--- Problem details ---
Examine each line of the data, and copy the ones containing "down".

--- Records to process ---
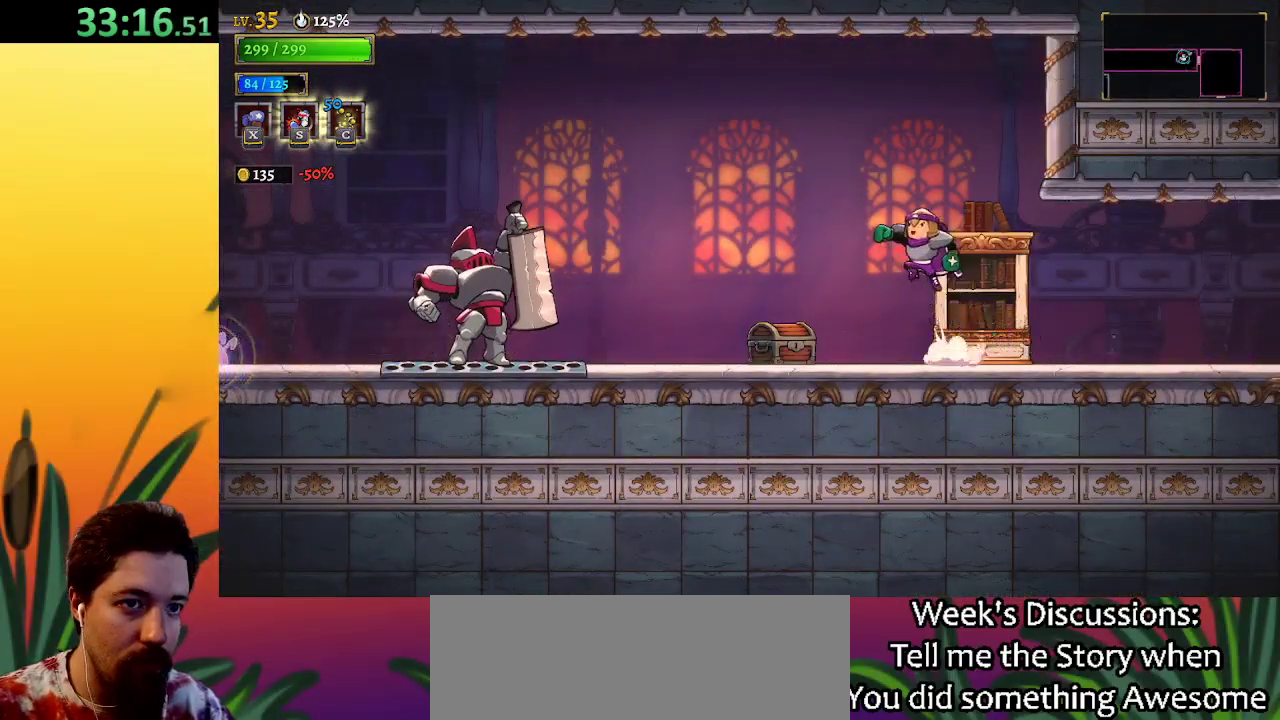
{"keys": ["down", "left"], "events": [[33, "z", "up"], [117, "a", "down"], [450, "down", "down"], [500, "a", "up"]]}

--

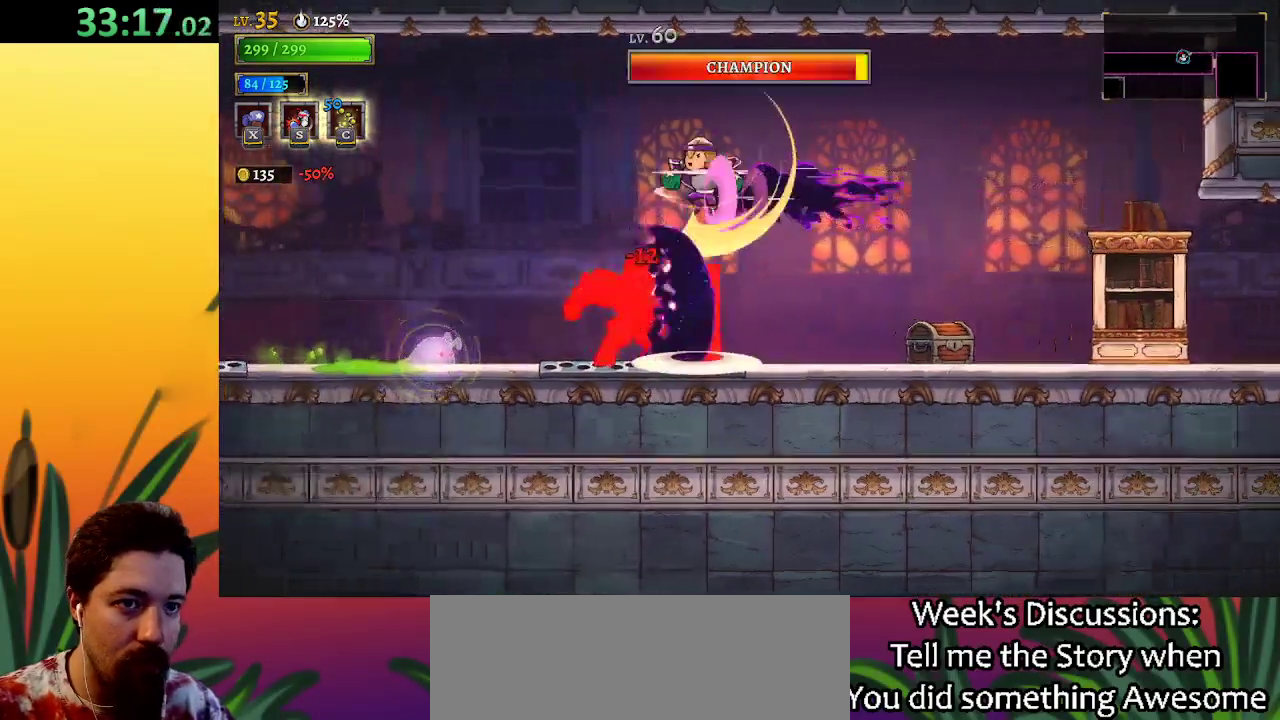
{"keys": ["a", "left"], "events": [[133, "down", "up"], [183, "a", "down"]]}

--

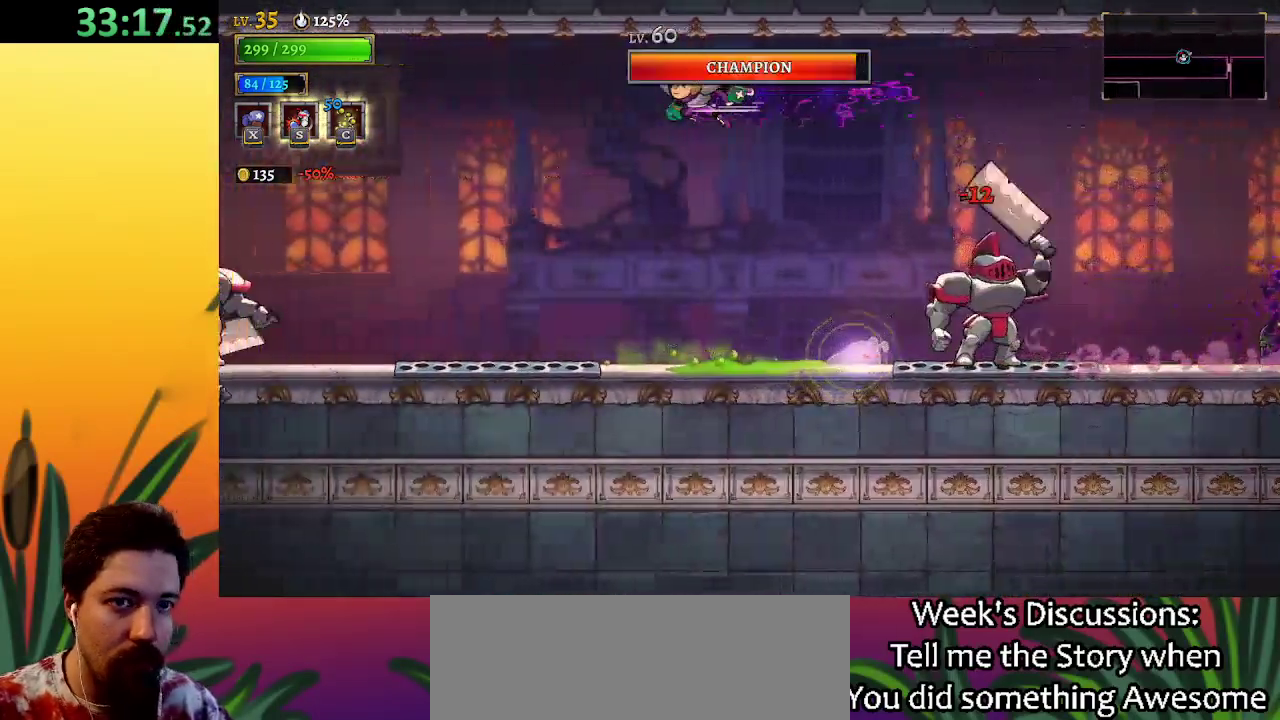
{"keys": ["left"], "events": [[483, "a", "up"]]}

--- Task solution ---
{"keys": ["down", "left"], "events": [[33, "z", "up"], [117, "a", "down"], [450, "down", "down"], [500, "a", "up"]]}
{"keys": ["a", "left"], "events": [[133, "down", "up"], [183, "a", "down"]]}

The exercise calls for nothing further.